Prompt 1 – Retype the part of the article on the album Love Attack that begins at the words "Isaac Hayes chronology" and stops after "and Bill Mueller.".

Document passage –
Studio album by Isaac Hayes
- Released: September 20, 1988
- Recorded: 1988
- Genre: Soul, funk
- Length: 45:44
- Label: Columbia/CBS
- Producer: Isaac Hayes

Isaac Hayes chronology
| U-Turn (1986) | Love Attack (1988) | Raw & Refined (1995) |

= Love Attack (album) =

Love Attack is the eighteenth studio album by American soul musician Isaac Hayes. The album was released on September 20, 1988, by Columbia/CBS Records. It features a new version of Jerry Butler's "I Stand Accused", which Hayes already covered on his 1970 album The Isaac Hayes Movement and a cover of Billy Joel’s "She's Got a Way". Like the previous album U-Turn, Love Attack features mainly synthesizers and drum machines, and the same team of musicians including Gerald Jackson and Bill Mueller.

Prompt 2 – How many lines of the records below contain the string "built"? Reply with the number alone.

Annotation dataset entries
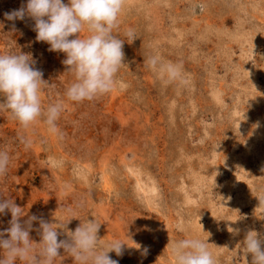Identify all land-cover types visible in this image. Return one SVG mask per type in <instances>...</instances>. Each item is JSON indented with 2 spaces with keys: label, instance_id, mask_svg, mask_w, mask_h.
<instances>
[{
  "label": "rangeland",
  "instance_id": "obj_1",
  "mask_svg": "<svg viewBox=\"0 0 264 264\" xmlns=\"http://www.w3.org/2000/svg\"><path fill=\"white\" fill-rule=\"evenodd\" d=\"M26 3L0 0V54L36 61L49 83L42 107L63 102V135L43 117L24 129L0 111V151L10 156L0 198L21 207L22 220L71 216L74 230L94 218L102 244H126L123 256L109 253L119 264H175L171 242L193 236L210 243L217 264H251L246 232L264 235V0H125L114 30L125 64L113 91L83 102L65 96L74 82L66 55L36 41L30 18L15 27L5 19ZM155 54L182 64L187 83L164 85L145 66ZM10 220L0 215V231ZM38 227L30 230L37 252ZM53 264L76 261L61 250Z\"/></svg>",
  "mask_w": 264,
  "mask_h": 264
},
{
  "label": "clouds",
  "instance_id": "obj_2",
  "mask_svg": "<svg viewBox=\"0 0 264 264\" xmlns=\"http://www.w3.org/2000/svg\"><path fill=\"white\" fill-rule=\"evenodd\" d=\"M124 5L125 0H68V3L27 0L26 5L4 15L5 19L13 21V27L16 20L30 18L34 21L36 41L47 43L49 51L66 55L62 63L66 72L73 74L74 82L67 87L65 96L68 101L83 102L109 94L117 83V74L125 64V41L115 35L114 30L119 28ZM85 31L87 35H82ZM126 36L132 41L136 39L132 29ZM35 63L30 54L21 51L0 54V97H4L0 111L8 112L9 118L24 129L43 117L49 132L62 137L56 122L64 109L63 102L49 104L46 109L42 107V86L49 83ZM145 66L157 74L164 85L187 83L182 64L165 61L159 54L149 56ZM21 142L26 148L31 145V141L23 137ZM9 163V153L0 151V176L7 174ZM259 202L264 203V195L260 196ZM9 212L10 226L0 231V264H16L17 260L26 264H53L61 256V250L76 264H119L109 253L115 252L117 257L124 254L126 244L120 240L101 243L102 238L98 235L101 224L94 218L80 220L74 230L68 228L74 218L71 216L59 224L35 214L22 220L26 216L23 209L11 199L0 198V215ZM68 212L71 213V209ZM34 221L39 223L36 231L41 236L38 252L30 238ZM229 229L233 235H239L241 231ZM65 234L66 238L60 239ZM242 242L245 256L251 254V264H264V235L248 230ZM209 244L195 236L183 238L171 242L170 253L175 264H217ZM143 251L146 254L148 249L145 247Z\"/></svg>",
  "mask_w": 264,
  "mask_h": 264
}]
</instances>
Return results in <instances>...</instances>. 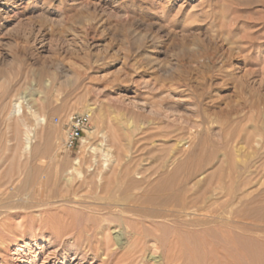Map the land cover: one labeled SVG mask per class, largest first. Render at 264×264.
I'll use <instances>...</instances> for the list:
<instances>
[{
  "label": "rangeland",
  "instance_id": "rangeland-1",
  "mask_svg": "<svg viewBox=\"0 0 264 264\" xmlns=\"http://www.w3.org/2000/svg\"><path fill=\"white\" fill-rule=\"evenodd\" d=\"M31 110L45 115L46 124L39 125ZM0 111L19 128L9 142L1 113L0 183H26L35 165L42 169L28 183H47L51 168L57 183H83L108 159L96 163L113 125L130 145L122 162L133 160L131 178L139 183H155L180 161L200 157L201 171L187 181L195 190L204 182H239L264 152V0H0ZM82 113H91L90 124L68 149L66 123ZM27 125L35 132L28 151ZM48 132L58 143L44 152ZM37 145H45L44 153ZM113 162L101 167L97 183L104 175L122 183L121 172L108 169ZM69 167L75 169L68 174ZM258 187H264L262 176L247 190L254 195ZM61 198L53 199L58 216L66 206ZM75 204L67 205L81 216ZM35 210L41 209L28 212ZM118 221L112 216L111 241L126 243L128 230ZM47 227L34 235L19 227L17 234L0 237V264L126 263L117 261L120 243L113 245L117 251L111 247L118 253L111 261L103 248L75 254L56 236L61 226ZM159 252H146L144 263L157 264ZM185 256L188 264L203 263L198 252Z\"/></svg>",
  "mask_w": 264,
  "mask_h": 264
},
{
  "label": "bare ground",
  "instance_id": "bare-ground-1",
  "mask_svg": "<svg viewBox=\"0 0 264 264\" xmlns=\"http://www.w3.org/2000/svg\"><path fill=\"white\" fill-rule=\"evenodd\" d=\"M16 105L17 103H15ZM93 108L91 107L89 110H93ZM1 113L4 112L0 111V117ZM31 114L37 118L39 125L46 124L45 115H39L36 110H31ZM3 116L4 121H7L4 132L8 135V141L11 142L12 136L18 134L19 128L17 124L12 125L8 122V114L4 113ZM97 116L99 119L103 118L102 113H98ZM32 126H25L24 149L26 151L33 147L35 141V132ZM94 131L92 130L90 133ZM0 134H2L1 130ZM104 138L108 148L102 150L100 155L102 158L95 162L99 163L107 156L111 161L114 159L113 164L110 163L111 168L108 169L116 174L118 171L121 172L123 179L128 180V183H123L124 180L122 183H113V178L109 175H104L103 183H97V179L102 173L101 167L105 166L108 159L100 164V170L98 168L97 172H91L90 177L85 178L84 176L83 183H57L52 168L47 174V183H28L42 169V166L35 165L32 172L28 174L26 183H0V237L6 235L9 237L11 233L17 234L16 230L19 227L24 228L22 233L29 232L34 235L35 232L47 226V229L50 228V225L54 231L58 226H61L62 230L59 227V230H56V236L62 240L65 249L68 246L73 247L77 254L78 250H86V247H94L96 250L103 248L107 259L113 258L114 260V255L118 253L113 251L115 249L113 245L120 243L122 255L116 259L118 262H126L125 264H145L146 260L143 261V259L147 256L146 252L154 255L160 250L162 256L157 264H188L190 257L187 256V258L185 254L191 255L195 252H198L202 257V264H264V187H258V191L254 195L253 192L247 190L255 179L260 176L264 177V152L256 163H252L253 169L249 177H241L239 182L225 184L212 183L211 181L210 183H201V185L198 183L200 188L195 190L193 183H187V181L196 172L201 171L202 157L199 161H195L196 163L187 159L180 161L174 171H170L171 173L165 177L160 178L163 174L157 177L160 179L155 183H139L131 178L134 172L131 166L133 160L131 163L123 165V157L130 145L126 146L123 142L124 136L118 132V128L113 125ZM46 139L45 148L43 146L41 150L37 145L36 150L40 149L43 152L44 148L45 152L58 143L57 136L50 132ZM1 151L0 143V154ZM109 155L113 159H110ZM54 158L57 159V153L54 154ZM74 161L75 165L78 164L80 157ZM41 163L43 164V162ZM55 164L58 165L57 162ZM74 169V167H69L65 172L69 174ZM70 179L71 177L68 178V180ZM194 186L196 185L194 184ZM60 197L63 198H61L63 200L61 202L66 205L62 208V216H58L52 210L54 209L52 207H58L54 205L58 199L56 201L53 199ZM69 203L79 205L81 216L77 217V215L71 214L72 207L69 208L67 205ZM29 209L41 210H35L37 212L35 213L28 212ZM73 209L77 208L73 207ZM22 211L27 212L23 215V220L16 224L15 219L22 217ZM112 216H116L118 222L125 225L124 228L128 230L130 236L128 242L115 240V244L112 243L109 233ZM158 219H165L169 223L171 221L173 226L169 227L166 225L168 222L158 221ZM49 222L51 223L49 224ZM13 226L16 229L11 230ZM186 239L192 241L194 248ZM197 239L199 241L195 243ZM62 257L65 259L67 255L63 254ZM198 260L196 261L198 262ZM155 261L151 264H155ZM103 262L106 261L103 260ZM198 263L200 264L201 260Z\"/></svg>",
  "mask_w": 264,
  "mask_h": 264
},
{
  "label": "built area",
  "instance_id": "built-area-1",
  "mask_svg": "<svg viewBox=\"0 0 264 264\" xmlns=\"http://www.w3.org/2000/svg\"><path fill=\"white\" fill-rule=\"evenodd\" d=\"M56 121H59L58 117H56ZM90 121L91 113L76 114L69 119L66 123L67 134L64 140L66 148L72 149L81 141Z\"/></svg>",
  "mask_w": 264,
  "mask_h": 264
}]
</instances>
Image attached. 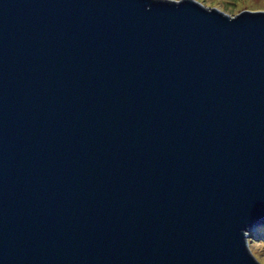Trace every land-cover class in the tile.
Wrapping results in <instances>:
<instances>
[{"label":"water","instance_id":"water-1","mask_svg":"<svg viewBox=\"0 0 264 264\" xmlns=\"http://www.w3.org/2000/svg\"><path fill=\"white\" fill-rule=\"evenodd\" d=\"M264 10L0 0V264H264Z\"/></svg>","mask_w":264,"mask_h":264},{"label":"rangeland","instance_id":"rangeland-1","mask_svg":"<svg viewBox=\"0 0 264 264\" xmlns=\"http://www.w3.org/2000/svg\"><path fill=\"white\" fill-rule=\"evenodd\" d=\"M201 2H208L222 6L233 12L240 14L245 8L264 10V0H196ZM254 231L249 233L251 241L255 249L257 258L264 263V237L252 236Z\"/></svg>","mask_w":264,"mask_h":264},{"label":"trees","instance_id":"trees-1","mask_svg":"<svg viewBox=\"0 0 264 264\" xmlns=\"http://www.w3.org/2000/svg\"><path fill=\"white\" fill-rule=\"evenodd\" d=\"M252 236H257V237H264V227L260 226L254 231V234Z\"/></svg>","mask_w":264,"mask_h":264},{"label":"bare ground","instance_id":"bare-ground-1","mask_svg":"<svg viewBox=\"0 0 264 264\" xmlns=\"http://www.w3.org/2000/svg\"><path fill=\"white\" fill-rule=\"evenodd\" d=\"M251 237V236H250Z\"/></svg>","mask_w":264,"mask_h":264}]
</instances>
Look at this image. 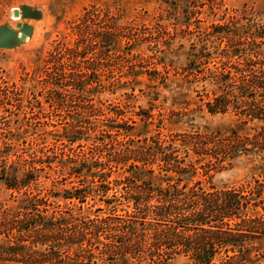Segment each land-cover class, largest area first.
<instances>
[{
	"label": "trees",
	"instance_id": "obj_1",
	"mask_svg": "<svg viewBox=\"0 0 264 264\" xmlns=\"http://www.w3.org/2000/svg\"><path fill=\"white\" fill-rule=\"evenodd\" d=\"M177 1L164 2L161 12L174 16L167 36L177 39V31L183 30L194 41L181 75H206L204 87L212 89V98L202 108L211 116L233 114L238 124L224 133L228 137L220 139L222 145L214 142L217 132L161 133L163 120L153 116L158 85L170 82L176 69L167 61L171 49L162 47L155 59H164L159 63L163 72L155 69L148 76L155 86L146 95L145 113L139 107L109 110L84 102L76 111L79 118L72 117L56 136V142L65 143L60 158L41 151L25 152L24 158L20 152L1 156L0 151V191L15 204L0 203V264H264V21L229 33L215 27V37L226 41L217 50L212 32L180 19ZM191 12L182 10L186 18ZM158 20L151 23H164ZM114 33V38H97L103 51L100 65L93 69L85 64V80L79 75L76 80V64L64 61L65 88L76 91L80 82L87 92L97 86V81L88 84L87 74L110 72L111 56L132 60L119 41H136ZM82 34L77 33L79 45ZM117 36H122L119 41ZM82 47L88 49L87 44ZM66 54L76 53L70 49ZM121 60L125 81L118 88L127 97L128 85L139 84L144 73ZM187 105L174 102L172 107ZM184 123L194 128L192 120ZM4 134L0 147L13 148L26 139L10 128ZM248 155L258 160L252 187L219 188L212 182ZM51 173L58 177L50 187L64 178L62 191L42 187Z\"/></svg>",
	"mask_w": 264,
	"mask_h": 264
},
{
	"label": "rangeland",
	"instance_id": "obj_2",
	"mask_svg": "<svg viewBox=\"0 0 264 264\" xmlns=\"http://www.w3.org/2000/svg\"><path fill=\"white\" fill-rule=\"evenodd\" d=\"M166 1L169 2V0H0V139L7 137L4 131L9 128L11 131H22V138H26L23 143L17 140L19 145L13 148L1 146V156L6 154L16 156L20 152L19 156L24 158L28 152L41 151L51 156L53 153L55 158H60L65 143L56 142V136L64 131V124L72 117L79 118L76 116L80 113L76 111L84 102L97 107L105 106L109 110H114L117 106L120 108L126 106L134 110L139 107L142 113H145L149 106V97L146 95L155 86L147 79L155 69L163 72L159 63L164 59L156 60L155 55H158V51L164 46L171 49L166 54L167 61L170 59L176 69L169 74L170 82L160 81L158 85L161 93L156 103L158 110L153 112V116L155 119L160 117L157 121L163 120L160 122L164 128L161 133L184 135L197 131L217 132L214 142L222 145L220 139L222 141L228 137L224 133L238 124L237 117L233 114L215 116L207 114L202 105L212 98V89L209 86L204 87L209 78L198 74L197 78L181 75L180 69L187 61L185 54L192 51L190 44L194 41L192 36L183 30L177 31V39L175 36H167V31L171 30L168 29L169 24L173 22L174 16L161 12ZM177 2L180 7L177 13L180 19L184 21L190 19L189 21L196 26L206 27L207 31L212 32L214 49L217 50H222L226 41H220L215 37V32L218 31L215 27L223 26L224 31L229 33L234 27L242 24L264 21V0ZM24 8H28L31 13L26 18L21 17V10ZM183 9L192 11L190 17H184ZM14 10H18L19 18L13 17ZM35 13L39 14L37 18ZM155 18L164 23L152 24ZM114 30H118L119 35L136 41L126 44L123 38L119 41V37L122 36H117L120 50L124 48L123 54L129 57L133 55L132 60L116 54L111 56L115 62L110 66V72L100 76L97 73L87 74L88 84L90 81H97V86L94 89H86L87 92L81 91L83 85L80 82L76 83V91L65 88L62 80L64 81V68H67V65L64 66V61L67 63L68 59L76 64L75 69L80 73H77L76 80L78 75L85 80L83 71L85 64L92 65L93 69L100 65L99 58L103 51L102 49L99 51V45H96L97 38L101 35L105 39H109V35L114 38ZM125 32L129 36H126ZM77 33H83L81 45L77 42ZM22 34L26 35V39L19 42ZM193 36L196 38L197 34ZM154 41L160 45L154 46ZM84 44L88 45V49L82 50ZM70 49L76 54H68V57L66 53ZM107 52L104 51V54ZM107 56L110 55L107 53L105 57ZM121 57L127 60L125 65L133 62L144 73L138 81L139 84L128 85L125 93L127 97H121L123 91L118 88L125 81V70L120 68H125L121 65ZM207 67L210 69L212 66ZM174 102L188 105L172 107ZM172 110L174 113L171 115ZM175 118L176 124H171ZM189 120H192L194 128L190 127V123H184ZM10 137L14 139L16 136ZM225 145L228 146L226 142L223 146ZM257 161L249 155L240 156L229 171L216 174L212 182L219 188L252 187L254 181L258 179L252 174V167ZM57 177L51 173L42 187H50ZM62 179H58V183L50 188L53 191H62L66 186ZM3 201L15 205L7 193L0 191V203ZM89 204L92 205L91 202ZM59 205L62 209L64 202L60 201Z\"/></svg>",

Full solution 1 –
Isaac Hayes chronology
| U-Turn (1986) | Love Attack (1988) | Raw & Refined (1995) |

= Love Attack (album) =

Love Attack is the eighteenth studio album by American soul musician Isaac Hayes. The album was released on September 20, 1988, by Columbia/CBS Records. It features a new version of Jerry Butler's "I Stand Accused", which Hayes already covered on his 1970 album The Isaac Hayes Movement and a cover of Billy Joel’s "She's Got a Way". Like the previous album U-Turn, Love Attack features mainly synthesizers and drum machines, and the same team of musicians including Gerald Jackson and Bill Mueller.

Full solution 2 – 2